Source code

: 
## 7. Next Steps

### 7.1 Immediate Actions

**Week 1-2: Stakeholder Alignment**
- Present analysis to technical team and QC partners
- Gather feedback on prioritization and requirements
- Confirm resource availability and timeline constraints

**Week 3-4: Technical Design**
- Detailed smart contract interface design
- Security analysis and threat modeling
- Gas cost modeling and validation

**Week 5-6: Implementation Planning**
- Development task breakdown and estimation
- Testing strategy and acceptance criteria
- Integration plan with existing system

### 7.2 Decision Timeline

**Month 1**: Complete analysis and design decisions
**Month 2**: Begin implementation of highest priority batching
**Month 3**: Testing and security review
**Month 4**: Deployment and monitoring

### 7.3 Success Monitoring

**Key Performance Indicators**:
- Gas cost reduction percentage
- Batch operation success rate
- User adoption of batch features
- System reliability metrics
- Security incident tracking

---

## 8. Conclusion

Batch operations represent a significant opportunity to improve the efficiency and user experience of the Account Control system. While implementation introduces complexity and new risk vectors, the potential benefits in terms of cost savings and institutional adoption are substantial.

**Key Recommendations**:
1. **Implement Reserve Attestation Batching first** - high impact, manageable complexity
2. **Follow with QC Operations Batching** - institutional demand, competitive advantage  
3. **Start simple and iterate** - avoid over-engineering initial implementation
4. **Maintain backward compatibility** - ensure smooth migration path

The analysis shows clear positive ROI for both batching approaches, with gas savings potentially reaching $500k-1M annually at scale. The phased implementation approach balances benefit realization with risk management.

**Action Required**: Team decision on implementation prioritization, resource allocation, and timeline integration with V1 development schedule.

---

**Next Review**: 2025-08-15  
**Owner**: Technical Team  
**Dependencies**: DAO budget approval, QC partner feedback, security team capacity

(JOB ITEM)
From the records above, show each line that contains the word "Week".

(EXERCISE ANSWER)
**Week 1-2: Stakeholder Alignment**
**Week 3-4: Technical Design**
**Week 5-6: Implementation Planning**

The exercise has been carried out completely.